- Exercise material:
___

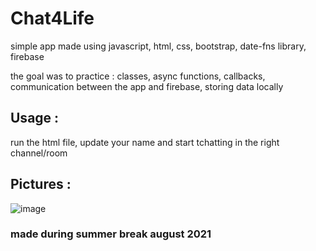 # Chat4Life

simple app made using javascript, html, css, bootstrap, date-fns library, firebase 

the goal was to practice : classes, async functions, callbacks, communication between the app and firebase, storing data locally


## Usage :
run the html file, update your name and start tchatting in the right channel/room

## Pictures :
![image](https://user-images.githubusercontent.com/63594070/130481992-85f1389c-8a74-400e-9cc4-28e8218b71be.png)


### made during summer break august 2021
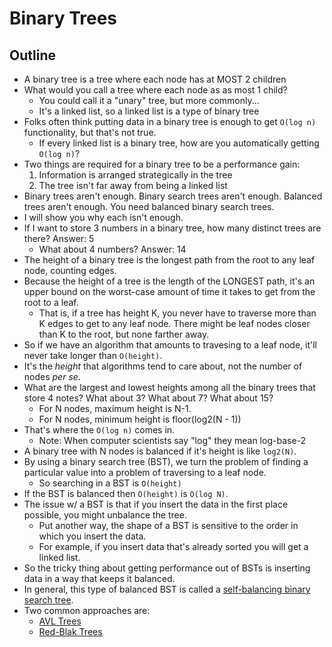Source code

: # Binary Trees

## Outline

- A binary tree is a tree where each node has at MOST 2 children
- What would you call a tree where each node as as most 1 child?
  - You could call it a "unary" tree, but more commonly...
  - It's a linked list, so a linked list is a type of binary tree
- Folks often think putting data in a binary tree is enough to get `O(log n)` functionality, but that's not true.
  - If every linked list is a binary tree, how are you automatically getting `O(log n)`?
- Two things are required for a binary tree to be a performance gain:
  1. Information is arranged strategically in the tree
  2. The tree isn't far away from being a linked list
- Binary trees aren't enough. Binary search trees aren't enough. Balanced trees aren't enough. You need balanced binary search trees.
- I will show you why each isn't enough.
- If I want to store 3 numbers in a binary tree, how many distinct trees are there? Answer: 5
  - What about 4 numbers? Answer: 14
- The height of a binary tree is the longest path from the root to any leaf node, counting edges.
- Because the height of a tree is the length of the LONGEST path, it's an upper bound on the worst-case amount of time it takes to get from the root to a leaf.
  - That is, if a tree has height K, you never have to traverse more than K edges to get to any leaf node. There might be leaf nodes closer than K to the root, but none farther away.
- So if we have an algorithm that amounts to travesing to a leaf node, it'll never take longer than `O(height)`.
- It's the *height* that algorithms tend to care about, not the number of nodes *per se*.
- What are the largest and lowest heights among all the binary trees that store 4 notes? What about 3? What about 7? What about 15?
  - For N nodes, maximum height is N-1.
  - For N nodes, minimum height is floor(log2(N - 1))
- That's where the `O(log n)` comes in.
  - Note: When computer scientists say "log" they mean log-base-2
- A binary tree with N nodes is balanced if it's height is like `log2(N)`.
- By using a binary search tree (BST), we turn the problem of finding a particular value into a problem of traversing to a leaf node.
  - So searching in a BST is `O(height)`
- If the BST is balanced then `O(height)` is `O(log N)`.
- The issue w/ a BST is that if you insert the data in the first place possible, you might unbalance the tree.
  - Put another way, the shape of a BST is sensitive to the order in which you insert the data.
  - For example, if you insert data that's already sorted you will get a linked list.
- So the tricky thing about getting performance out of BSTs is inserting data in a way that keeps it balanced.
- In general, this type of balanced BST is called a [self-balancing binary search tree](https://en.wikipedia.org/wiki/Self-balancing_binary_search_tree).
- Two common approaches are:
  - [AVL Trees](https://en.wikipedia.org/wiki/AVL_tree)
  - [Red-Blak Trees](https://en.wikipedia.org/wiki/Red%E2%80%93black_tree)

___

- Your assignment:
Find each line of the records that contains the string "wikipedia", matching case, and copy those lines.

- Answer section:
- In general, this type of balanced BST is called a [self-balancing binary search tree](https://en.wikipedia.org/wiki/Self-balancing_binary_search_tree).
  - [AVL Trees](https://en.wikipedia.org/wiki/AVL_tree)
  - [Red-Blak Trees](https://en.wikipedia.org/wiki/Red%E2%80%93black_tree)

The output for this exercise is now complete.